Alors, rapidement, je vais commencer par le début du projet de loi pour en faire un petit survol puis je vais un peu commencer par la fin des travaux en commission, puisqu'on a terminé l'étude du projet de loi en définissant le préambule. Et vous savez, comme ancien enseignant en arts, lettres et communications au cégep, on apprenait ça à nos élèves en disant : L'introduction, là, d'un travail, bien, on le fait à la toute fin. C'est lorsqu'on a développé l'argumentaire, lorsqu'on a fait notre démonstration, on peut ensuite le présenter de façon adéquate et rigoureuse en rédigeant l'introduction pour justement susciter l'intérêt du lecteur et lui indiquer ce à quoi il peut s'attendre.

Donc, c'est un peu ce qu'on a fait dans l'étude du projet de loi. On a peaufiné le préambule dans une dernière étape, et je pense qu'on a pu l'améliorer aussi, par exemple, en introduisant la notion d'une société bienveillante pour les enfants, que le Québec doit être évidemment, où les parents doivent exercer leur autorité sans violence aucune. C'était une des recommandations également, ce qu'on avait entendu dans les consultations particulières, qu'on ne pouvait pas exercer une autorité, disons, physique, sur les enfants. On avait parlé de maltraitance qu'il fallait aussi nommer. On y est allés avec cette formulation-là, je pense, qui touche la cible et qui doit faire l'objet effectivement d'une préoccupation centrale de tous les... de toute la société et du gouvernement du Québec au premier chef.

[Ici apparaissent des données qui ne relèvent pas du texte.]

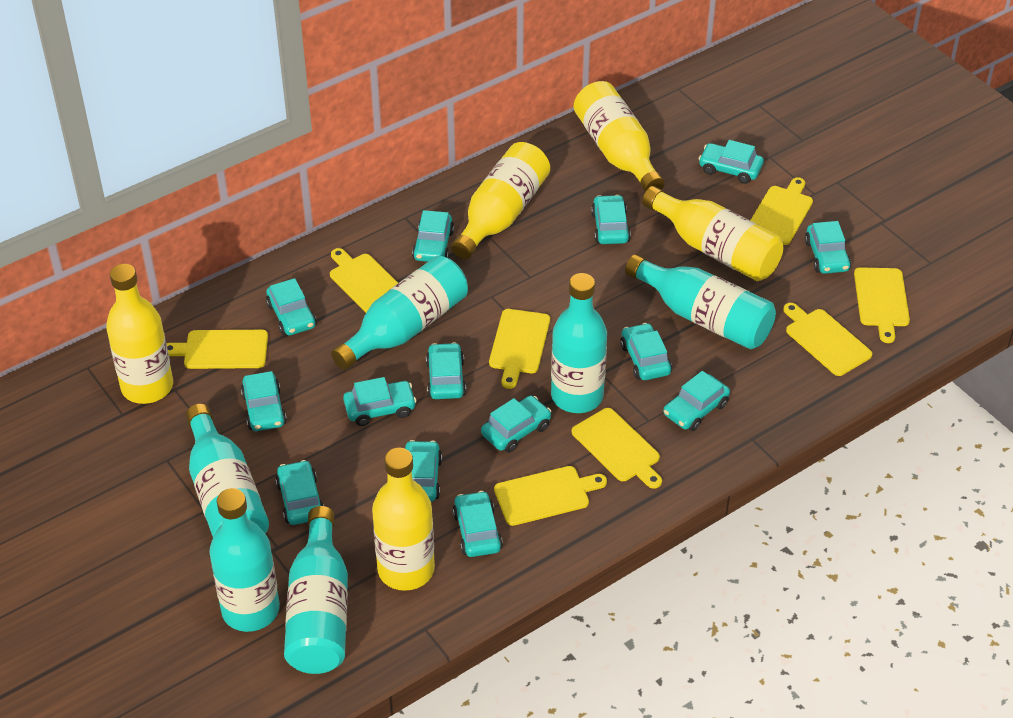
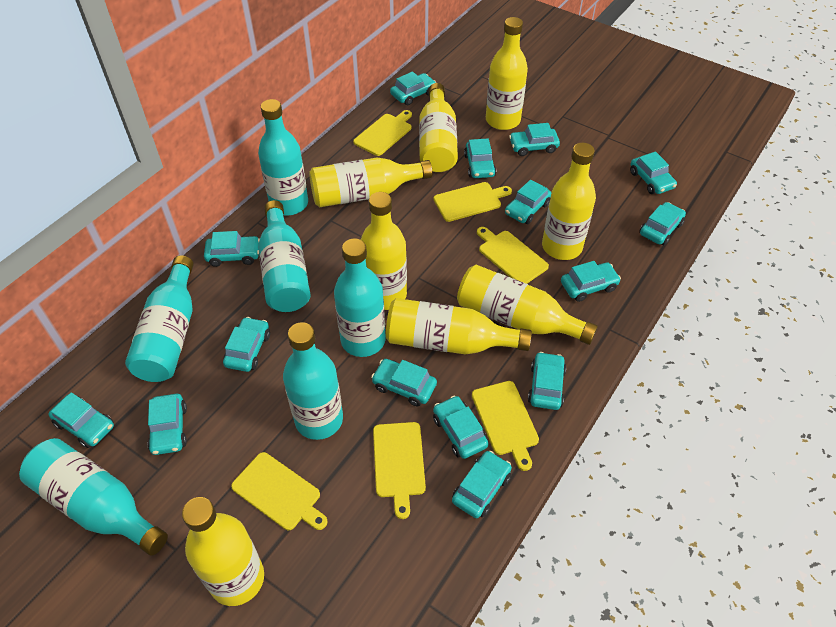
turquoise car: [241,371,287,431] [266,278,317,335] [275,460,324,525] [343,377,417,426] [405,440,442,501] [412,210,454,262] [426,342,466,399] [453,491,503,557] [481,395,551,453] [591,195,631,244] [620,323,672,380] [663,371,730,431] [699,140,764,184] [805,221,851,274] = 14 -> [49,393,114,448] [147,394,187,455] [204,231,260,267] [223,317,270,372] [371,359,437,406] [390,72,436,105] [433,396,488,459] [452,451,512,518] [464,138,496,178] [505,180,551,224] [509,123,560,156] [528,352,566,410] [561,261,621,302] [630,152,677,194] [639,202,686,245] = 15
yellow bottle: [106,264,173,404] [372,448,435,591] [451,142,550,259] [574,81,665,192] [642,186,784,281] = 5 -> [182,497,264,606] [309,157,433,207] [361,192,407,310] [386,298,532,355] [419,83,458,172] [457,265,598,345] [486,17,528,130] [542,143,596,260] = 8
yellow cutting board: [167,330,268,369] [330,248,398,313] [489,309,550,389] [494,466,607,526] [572,408,662,489] [750,177,813,245] [783,303,872,376] [854,267,910,343] = 8 -> [231,452,328,530] [353,110,412,156] [373,422,426,519] [434,182,512,222] [472,381,539,471] [477,227,549,284] = 6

Nous avions aussi, et ma collègue l'a mentionné tout à l'heure, la question de reconnaître que l'enfant, les enfants du Québec sont des sujets de droit. On a eu certaines discussions là-dessus. On a pu, dans le préambule, encore une fois, ajouter des éléments qui nous mènent vers cette définition-là en ajoutant le fait que les droits des enfants sont protégés par la loi, par le Code civil, bien entendu, mais on a ajouté l'élément de la Charte des droits et libertés de la personne, la Loi sur la protection de la jeunesse également, et on avait aussi introduit, et c'était déjà présent, là, la Convention relative aux droits de l'enfant, par le décret. Alors, on aurait pu nommer que les enfants, donc, sont des sujets de droit, mais, puisque c'était le voeu de la partie gouvernementale de se limiter à ça pour l'instant, nous osons espérer qu'évidemment le projet de loi... la loi et le préambule soient compris comme voulant justement définir l'enfant comme un sujet de droit, la question intéressante, qui, au premier abord, peut paraître triviale, celle de non seulement tenir compte de l'intérêt de l'enfant, mais tenir compte du fait qu'il peut avoir des préoccupations, qu'il peut avoir des opinions, que l'enfant, à tout âge, a une réflexion sur son propre... sur sa propre existence, sur son propre bien-être.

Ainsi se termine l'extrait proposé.